Yeter ki kısır döngü olmasın!

Herkesin duygusal gelişiminin aynı şekilde ve hızda ilerlemediğini, aynı şekilde tek tip 'genç yetişkin' olmanın zorunlu olmadığını fark etmek, yapıcı bir süreci yeniden başlatabilir. Genç yetişkinlik döneminin kimileri için daha sancılı geçmesi, mutlaka ‘hastalıklı’ bir dönem yaşandığı anlamına gelmez. Ancak sözü edilen tıkanmalar; iş hayatında, sosyal ve duygusal ilişkilerde ‘kısır döngülere’ sebep olabilir ve bu da, yaşam kalitesini düşürür. Bu döngüleri anlamak ve kırmak için psikoterapiden destek alınabilir.


Bana aileni söyle sana nasıl bir yetişkin olacağını söyleyeyim!

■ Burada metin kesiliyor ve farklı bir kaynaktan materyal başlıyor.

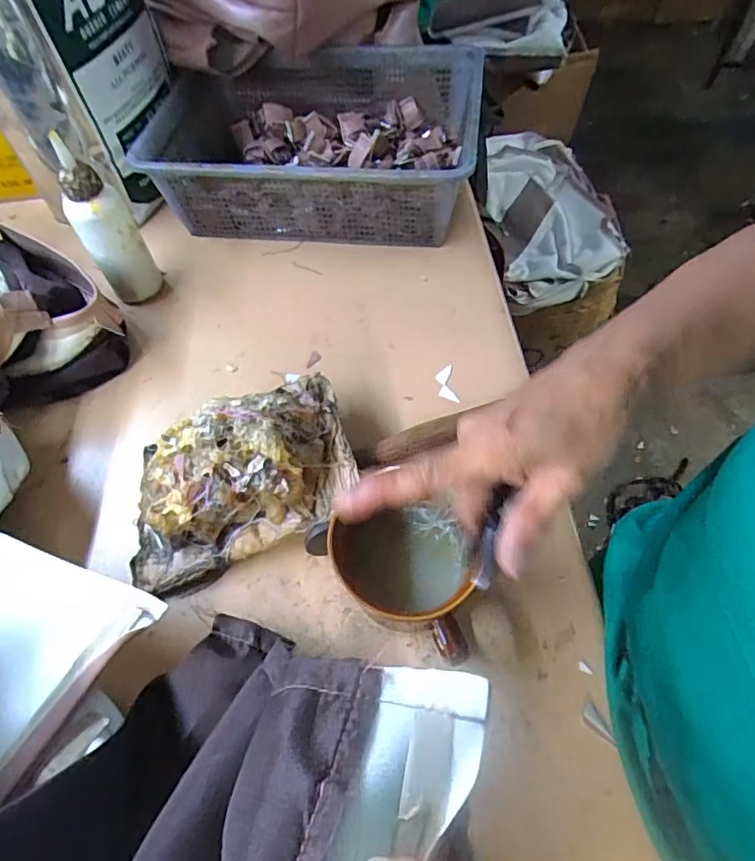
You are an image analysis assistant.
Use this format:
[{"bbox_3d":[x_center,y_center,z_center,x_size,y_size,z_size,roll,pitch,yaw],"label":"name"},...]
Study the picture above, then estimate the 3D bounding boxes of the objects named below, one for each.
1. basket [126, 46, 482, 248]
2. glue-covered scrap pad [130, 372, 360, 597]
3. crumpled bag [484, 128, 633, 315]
[{"bbox_3d":[-0.060,-0.284,0.531,0.305,0.094,0.220,5,58,7],"label":"basket"},{"bbox_3d":[-0.096,0.026,0.348,0.157,0.077,0.108,-19,58,-8],"label":"glue-covered scrap pad"},{"bbox_3d":[0.359,-0.438,1.075,0.256,0.088,0.437,-4,57,2],"label":"crumpled bag"}]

Aile içi roller ve ilişki biçimleri de, ‘genç yetişkinlik’ dönemindeki tutumumuza yansır:

*Babasını ‘iş tutmayan, sorumluluk almada isteksiz’ olarak görmüş bir kişi ergenliğinde ‘arı gibi çalışan’ biri haline gelmek için aşırı gayret göstermiş olabilir. Ancak genç yetişkinlikte bunun yerini, birden her şeye boş verme, sorumluluklarını yerine getirme isteksizliği alabilir. Anne-babayı ‘temelde’ ne kadar model aldığımız, genç yetişkinlik döneminde yeniden canlanabilir.

* Yetiştiği ailede, ‘etli patates yemeği’nin sadece etlerini tabağında bulmuş bir çocuk da, sadece patateslerle idare edebileceği düşünülerek tabağında et görmemiş çocuk da; bir işte tutunmak ve sağlıklı duygusal ilişkilere başlamak/sürdürmek açısından risk altındadır. İki olumsuz uç nokta; ‘ben her zaman, her şeyi, emek sarf etmeden hak ederim’ veya ‘ben aslında hiçbir şeyi hak etmiyorum’ olarak gelişebilir.

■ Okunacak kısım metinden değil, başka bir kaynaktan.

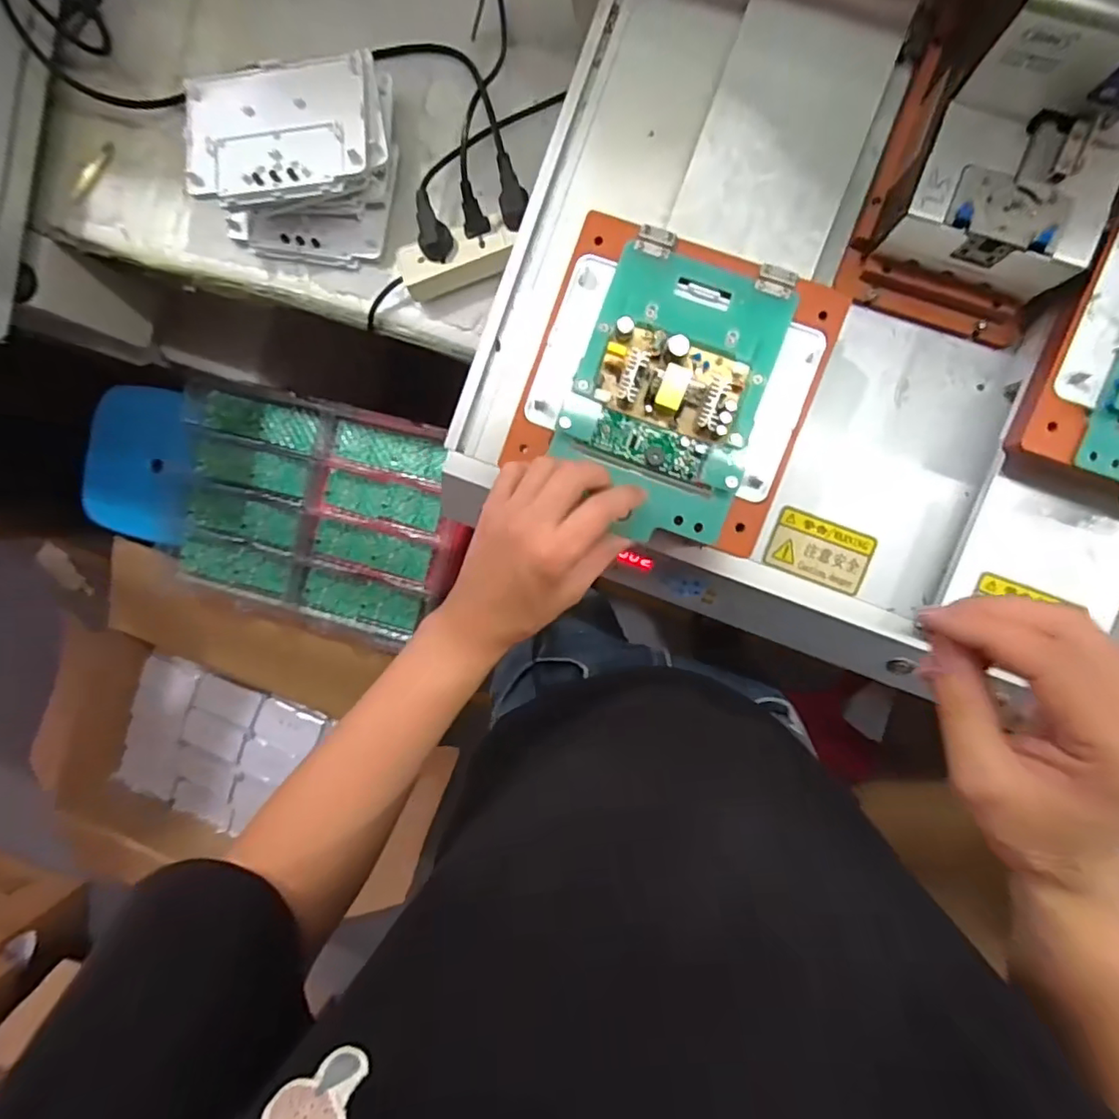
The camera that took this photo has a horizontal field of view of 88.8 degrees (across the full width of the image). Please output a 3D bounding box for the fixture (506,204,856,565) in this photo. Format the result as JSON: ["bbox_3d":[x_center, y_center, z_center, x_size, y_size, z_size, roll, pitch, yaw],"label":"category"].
[{"bbox_3d":[0.080,-0.125,0.407,0.200,0.037,0.202,20,93,3],"label":"fixture"}]

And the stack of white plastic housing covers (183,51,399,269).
[{"bbox_3d":[-0.277,-0.420,0.610,0.195,0.079,0.167,0,92,3],"label":"stack of white plastic housing covers"}]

*Bazen aile (hatta geniş aile, akrabalar) içinde bir çocuk ‘farklılığıyla’ dikkat çeker ve desteklenir. Bu çocuk, ailenin beklentilerini gerçekleştirmeye koşullanır; ‘sen hayatını yaşa’, ‘sen hep en başarılı ol’, ‘sen bizim (haylaz veya uyumlu) çocuğumuz olarak kal’… İş hayatında ilerleyen, sosyal hayatında içe dönüklük yaşamayan, buna karşın uzun süreli duygusal yakınlıklardan kaçınan bir kişi, ailesinde ‘sorumluluk sahibi çocuk’ olarak seçilmiş olabilir. Bu kişinin uzun vadeli ve doyurucu bir ilişkiye girmekten kaçınması, ‘sorumlu olduğu diğerlerini’ hayal kırıklığına uğratmak istememesi gibi kişisel senaryolarından kaynaklanabilir.

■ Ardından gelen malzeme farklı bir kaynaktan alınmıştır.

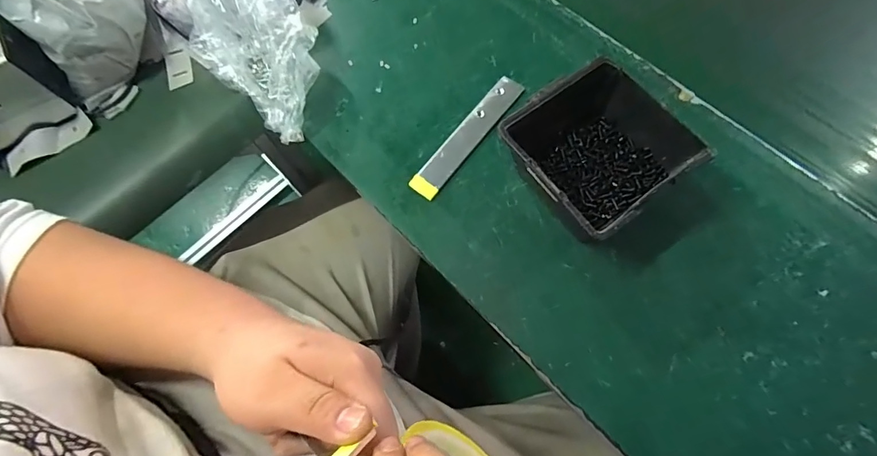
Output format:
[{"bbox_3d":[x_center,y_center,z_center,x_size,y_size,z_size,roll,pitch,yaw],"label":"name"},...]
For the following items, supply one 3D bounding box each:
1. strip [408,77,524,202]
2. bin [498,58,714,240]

*Aynı ve farklı cinsiyetten kardeşlerin aile içindeki rolleri, hangi kardeşin ne gibi özellikleri nedeniyle ilgi gördüğü (dış güzellik, cinsiyet, zeka, çalışkanlık...) de son derece önem taşır. Bu faktörler de, ‘yetişkin’ dünyasında ihtiyaç duyulan temel becerileri geliştirmede yaşanan ‘psikolojik takılmalar’ı anlamada ele alınan konulardır.